● **Required work**:
The records below must be output exactly, with no images carried over.

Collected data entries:
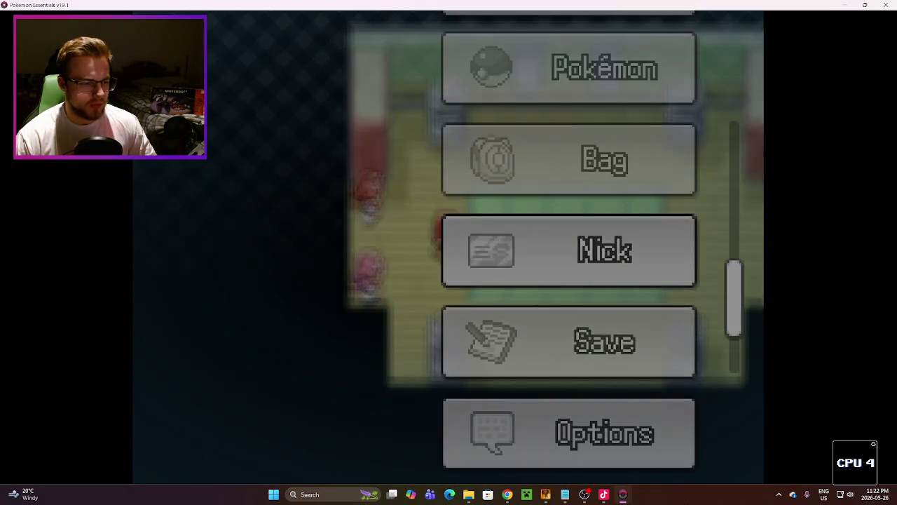
key("Return")
key("Down")
key("Down")
key("Down")
key("Down")
key("Up")
key("Return")
key("Down")
key("Down")
key("Down")
key("Down")
key("Down")
key("Down")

● **Answer box**:
key("Return")
key("Down")
key("Down")
key("Down")
key("Down")
key("Up")
key("Return")
key("Down")
key("Down")
key("Down")
key("Down")
key("Down")
key("Down")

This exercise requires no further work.